WHAT NEEDS TO BE DONE – Give again the entries below exactly, beginning at the first line and ending at the line with "(1) Birth Date: - If".

AVAILABLE DATA Start Marker

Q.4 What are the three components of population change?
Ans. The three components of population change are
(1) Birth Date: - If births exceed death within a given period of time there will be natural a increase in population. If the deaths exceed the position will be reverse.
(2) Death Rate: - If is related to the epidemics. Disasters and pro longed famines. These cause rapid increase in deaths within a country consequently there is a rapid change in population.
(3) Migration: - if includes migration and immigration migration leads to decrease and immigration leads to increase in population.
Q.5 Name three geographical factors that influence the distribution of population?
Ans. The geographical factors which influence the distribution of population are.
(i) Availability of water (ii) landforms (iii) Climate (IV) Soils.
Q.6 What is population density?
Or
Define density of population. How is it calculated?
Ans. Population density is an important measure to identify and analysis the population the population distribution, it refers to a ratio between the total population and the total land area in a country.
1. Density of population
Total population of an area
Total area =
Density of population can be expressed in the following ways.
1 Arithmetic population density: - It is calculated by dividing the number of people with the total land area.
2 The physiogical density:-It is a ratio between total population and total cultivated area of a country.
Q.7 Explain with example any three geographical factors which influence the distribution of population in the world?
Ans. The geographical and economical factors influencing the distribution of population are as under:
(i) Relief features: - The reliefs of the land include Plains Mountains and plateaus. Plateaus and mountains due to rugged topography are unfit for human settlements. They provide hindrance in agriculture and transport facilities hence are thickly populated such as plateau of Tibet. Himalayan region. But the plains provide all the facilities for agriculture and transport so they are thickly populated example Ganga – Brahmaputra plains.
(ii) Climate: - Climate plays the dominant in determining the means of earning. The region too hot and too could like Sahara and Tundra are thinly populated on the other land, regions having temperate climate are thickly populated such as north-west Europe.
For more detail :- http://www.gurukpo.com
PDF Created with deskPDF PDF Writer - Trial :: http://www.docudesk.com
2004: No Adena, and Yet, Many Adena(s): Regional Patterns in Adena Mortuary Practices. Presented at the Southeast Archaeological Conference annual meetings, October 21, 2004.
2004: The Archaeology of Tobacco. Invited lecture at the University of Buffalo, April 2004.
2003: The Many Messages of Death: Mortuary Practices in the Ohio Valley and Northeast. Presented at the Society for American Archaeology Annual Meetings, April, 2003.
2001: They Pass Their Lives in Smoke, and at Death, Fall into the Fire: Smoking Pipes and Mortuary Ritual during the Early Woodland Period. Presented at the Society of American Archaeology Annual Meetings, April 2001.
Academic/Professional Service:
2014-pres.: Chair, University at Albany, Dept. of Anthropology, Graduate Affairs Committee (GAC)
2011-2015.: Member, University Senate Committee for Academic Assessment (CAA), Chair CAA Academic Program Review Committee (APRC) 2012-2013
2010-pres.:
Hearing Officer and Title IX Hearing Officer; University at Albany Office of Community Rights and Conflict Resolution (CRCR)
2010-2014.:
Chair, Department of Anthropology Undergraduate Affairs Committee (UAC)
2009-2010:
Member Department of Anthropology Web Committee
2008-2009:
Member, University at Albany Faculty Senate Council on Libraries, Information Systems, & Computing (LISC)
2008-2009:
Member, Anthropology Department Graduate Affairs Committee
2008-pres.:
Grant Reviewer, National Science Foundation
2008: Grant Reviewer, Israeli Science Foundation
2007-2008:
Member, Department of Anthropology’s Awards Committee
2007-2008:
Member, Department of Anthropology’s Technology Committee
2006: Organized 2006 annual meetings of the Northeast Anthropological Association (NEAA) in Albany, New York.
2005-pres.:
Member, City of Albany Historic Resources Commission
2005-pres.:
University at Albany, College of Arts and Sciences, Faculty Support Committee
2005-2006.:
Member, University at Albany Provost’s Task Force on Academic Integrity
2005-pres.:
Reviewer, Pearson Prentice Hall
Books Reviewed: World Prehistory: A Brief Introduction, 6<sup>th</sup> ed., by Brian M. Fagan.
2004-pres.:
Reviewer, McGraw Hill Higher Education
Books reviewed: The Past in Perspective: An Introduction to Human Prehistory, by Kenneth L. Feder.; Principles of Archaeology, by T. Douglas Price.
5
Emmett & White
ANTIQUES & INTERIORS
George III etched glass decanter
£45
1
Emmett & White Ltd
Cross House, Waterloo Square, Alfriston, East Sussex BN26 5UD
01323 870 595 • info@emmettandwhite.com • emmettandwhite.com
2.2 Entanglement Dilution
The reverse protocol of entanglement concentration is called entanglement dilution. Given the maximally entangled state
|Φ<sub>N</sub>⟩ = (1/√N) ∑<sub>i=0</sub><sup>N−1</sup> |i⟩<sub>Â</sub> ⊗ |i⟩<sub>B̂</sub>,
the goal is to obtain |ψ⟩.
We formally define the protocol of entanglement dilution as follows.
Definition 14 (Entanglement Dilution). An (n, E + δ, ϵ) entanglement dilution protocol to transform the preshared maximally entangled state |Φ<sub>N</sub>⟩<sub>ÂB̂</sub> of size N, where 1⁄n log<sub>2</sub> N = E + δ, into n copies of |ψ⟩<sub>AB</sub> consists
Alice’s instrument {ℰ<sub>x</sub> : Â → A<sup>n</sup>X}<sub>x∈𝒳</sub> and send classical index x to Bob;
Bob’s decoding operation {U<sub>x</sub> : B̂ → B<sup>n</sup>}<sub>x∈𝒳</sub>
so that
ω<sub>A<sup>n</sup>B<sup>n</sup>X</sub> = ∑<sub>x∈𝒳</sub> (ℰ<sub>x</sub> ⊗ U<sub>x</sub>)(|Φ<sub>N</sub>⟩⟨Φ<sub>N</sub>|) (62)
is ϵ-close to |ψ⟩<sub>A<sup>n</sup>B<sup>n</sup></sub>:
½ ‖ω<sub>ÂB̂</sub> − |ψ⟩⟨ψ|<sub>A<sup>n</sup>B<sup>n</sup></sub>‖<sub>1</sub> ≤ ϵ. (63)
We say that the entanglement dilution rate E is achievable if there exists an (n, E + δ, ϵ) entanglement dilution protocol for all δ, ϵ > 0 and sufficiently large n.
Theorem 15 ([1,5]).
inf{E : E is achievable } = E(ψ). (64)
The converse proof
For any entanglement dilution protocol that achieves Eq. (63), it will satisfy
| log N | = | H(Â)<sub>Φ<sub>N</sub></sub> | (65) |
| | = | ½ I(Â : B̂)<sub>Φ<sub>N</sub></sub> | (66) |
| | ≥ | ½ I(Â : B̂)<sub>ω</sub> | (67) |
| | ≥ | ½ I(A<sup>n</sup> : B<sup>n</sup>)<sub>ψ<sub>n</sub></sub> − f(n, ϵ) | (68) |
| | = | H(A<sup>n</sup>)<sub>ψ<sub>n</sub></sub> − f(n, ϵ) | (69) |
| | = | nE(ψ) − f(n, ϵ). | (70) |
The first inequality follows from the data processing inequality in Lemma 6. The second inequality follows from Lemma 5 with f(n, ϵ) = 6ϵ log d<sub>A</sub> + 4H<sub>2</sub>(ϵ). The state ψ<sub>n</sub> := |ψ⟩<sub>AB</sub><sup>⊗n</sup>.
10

AVAILABLE DATA End Marker

COMPLETED TASK –
Q.4 What are the three components of population change?
Ans. The three components of population change are
(1) Birth Date: - If births exceed death within a given period of time there will be natural a increase in population. If the deaths exceed the position will be reverse.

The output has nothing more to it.